Situada na margem poente da Lagoa das Furnas, refletindo-se nas suas águas, é um impressionante exemplar do estilo neogótico, único em todo o arquipélago, onde se encontra sepultado este ilustre açoriano amante da natureza.
No regresso a Ponta Delgada, o ocaso a poente apresentava os primeiros vestígios dum lento anoitecer, faltava avistar lá do alto a Lagoa do Fogo, o alfa e o ómega deste dia tão intenso. Numa corrida contra o tempo escalamos a vertente numa estrada sinuosa, uma última fotografia ao entardecer valeu o esforço.
O resto da noite foi preenchida com um repasto na Taberna do Açor, começando com uma Sopa de Peixe à Pescador (no Pão), uma tábua de queijos e enchidos e uma tigelada regional à sobremesa, excelente local onde completámos o cardápio das iguarias insulares.

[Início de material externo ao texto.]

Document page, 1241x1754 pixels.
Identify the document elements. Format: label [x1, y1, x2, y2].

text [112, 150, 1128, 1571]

Na última manhã em Ponta Delgada, uma derradeira espreitadela pela baixa da cidade, por ruelas paralelas e perpendiculares ao porto. Avistado o forte e ladeada a estátua do ilustre Teófilo de Braga, uma visita às igrejas requintadamente decoradas com a talha dourada e arte sacra. Uma assume um particular destaque, a igreja e o convento da Esperança.
Ambos datam do século XVI, tendo sofrido alterações nos séculos posteriores, albergando a famosa imagem do Senhor Santo Cristo dos Milagres, apresentando um fabuloso conjunto de adereços em ouro e pedras preciosas do século XVIII, e associado à maior festividade da cidade. A Igreja apresenta um rico interior, profusamente decorado de talha dourada, pinturas de Manuel Pinheiro Moreira e azulejaria do século XVIII e outra mais recente. O Convento da Esperança é também conhecido por ter sido no muro exterior da sua cerca, num banco de jardim assinalado por uma âncora, que em 1891 se suicidou o poeta Antero de Quental.

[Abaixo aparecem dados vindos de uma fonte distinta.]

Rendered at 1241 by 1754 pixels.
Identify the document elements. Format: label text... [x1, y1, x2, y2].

Como despedida deixo um excerto do primeiro capítulo do livro Gente Feliz com Lágrimas do escritor açoriano João de Melo. Uma singela homenagem a toda diáspora das gentes dos Açores, espalhada pelo mundo e em particular no Canadá e Estados Unidos da América que um dia tiveram que partir.

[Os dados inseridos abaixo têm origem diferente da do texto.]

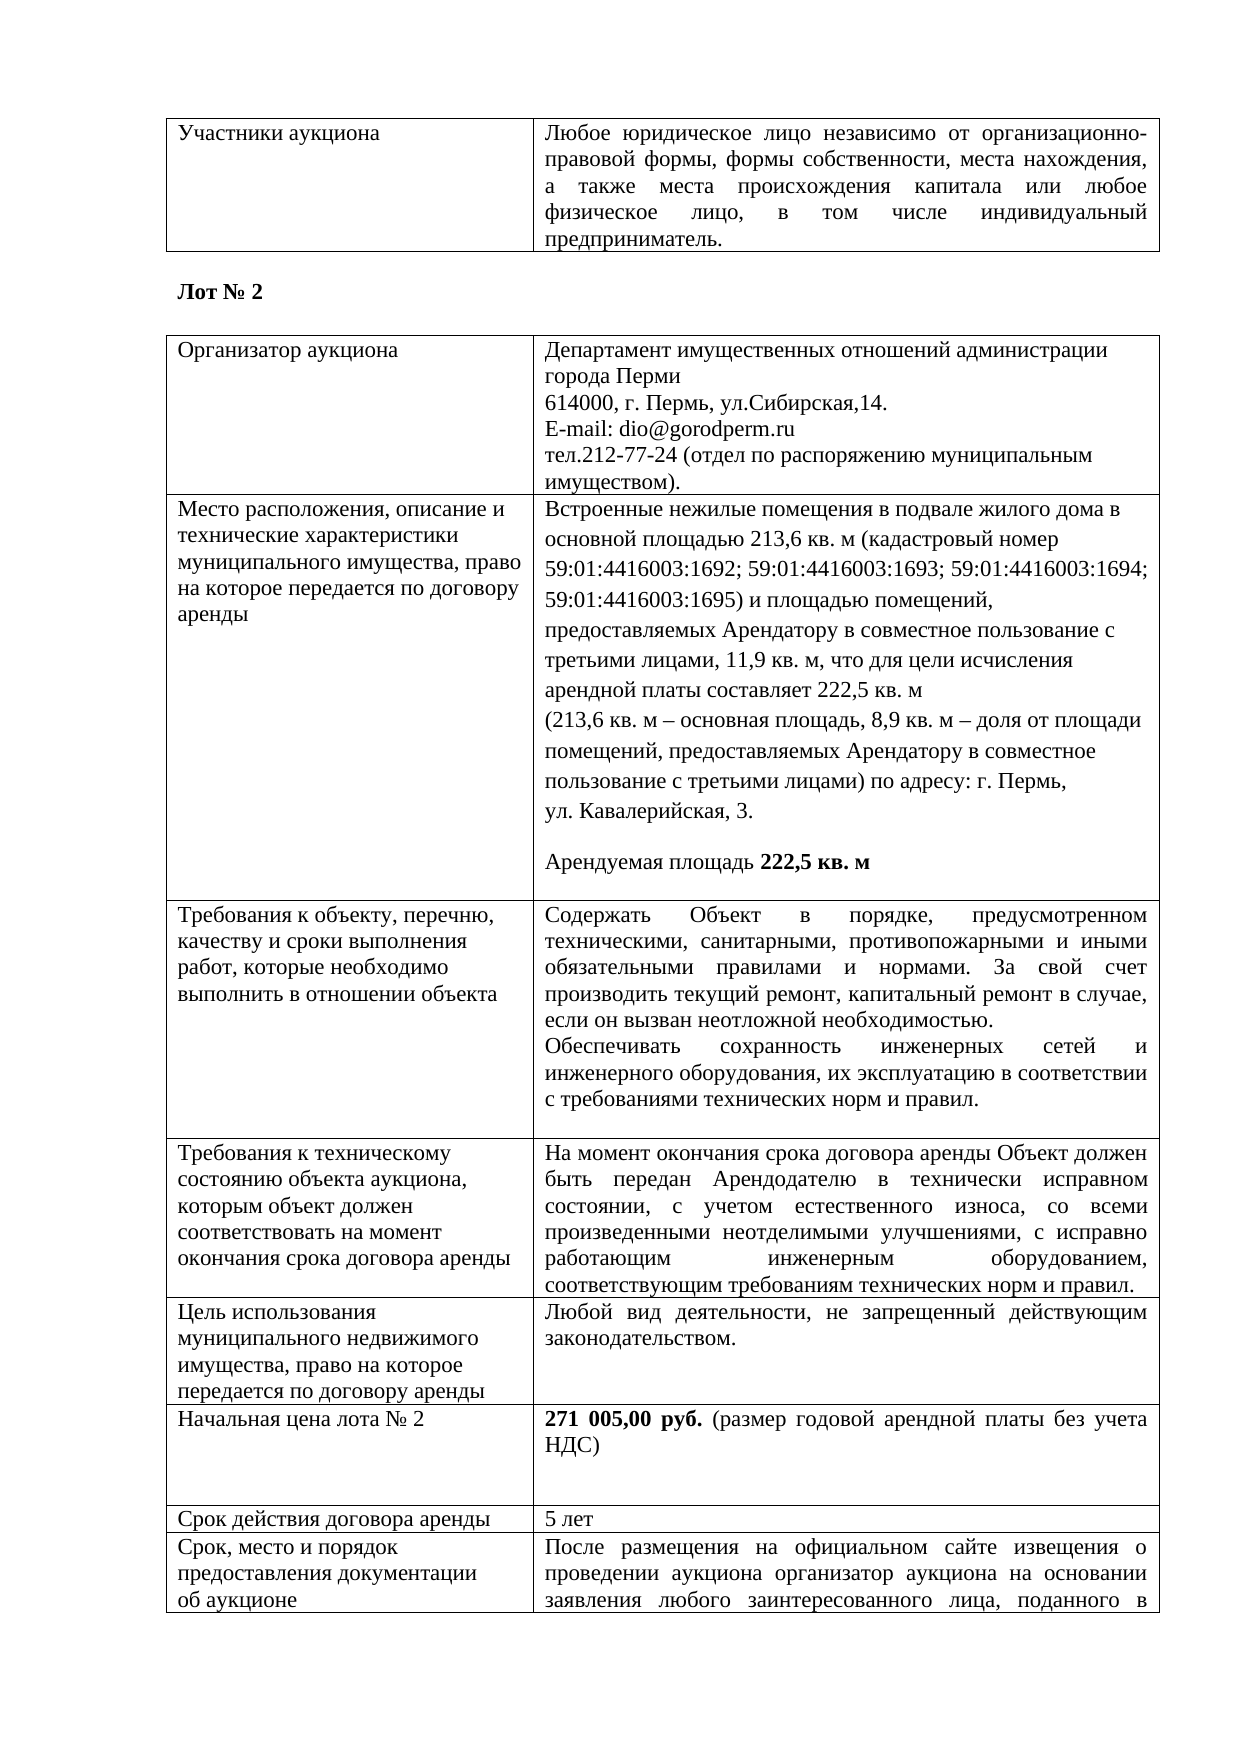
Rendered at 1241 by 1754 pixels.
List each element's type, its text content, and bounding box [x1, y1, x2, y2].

table_cell Встроенные нежилые помещения в подвале жилого дома в основной площадью 213,6 кв. м (кадастровый номер 59:01:4416003:1692; 59:01:4416003:1693; 59:01:4416003:1694; 59:01:4416003:1695) и площадью помещений, предоставляемых Арендатору в совместное пользование с третьими лицами, 11,9 кв. м, что для цели исчисления арендной платы составляет 222,5 кв. м (213,6 кв. м – основная площадь, 8,9 кв. м – доля от площади помещений, предоставляемых Арендатору в совместное пользование с третьими лицами) по адресу: г. Пермь, ул. Кавалерийская, 3. Арендуемая площадь 222,5 кв. м [534, 495, 1159, 900]
table_cell Начальная цена лота № 2 [167, 1405, 533, 1504]
table_header Департамент имущественных отношений администрации города Перми 614000, г. Пермь, ул.Сибирская,14. E-mail: dio@gorodperm.ru тел.212-77-24 (отдел по распоряжению муниципальным имуществом). [534, 336, 1159, 494]
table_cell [167, 1533, 533, 1612]
table_cell Требования к техническому состоянию объекта аукциона, которым объект должен соответствовать на момент окончания срока договора аренды [167, 1139, 533, 1297]
table_cell Содержать Объект в порядке, предусмотренном техническими, санитарными, противопожарными и иными обязательными правилами и нормами. За свой счет производить текущий ремонт, капитальный ремонт в случае, если он вызван неотложной необходимостью. Обеспечивать сохранность инженерных сетей и инженерного оборудования, их эксплуатацию в соответствии с требованиями технических норм и правил. [534, 901, 1159, 1138]
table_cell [534, 1533, 1159, 1612]
table_cell На момент окончания срока договора аренды Объект должен быть передан Арендодателю в технически исправном состоянии, с учетом естественного износа, со всеми произведенными неотделимыми улучшениями, с исправно работающим инженерным оборудованием, соответствующим требованиям технических норм и правил. [534, 1139, 1159, 1297]
table_cell Место расположения, описание и технические характеристики муниципального имущества, право на которое передается по договору аренды [167, 495, 533, 900]
table_cell Участники аукциона [167, 119, 533, 251]
table_cell Любое юридическое лицо независимо от организационно-правовой формы, формы собственности, места нахождения, а также места происхождения капитала или любое физическое лицо, в том числе индивидуальный предприниматель. [534, 119, 1159, 251]
table_cell Требования к объекту, перечню, качеству и сроки выполнения работ, которые необходимо выполнить в отношении объекта [167, 901, 533, 1138]
text Лот № 2 [177, 278, 1152, 305]
table_header Организатор аукциона [167, 336, 533, 494]
table_cell Срок действия договора аренды [167, 1506, 533, 1532]
table_cell 271 005,00 руб. (размер годовой арендной платы без учета НДС) [534, 1405, 1159, 1504]
table_cell Цель использования муниципального недвижимого имущества, право на которое передается по договору аренды [167, 1298, 533, 1403]
table_cell 5 лет [534, 1506, 1159, 1532]
table_cell Любой вид деятельности, не запрещенный действующим законодательством. [534, 1298, 1159, 1403]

“Quando largaram da doca – e o focinho cortante das proas rasgou o pano azul das águas atlânticas, rumo a Lisboa – havia também a mesma chuva ácida do princípio da noite. Além disso, dera-se a chegada das mesmíssimas vacas ao cais de embarque, sendo elas destinadas aos matadouros continentais. E o pranto de muita gente que ali ficou a agitar lencinhos de adeus fora-se logo convertendo num uivo, o qual acabou por confundir-se com o rumor do vento a alto mar. Depois um e outro viram a Ilha ir fenecendo na distância das luzes enevoadas e extinguir-se aos poucos, submersa pelos véus de cinza que se desprendiam das nuvens.”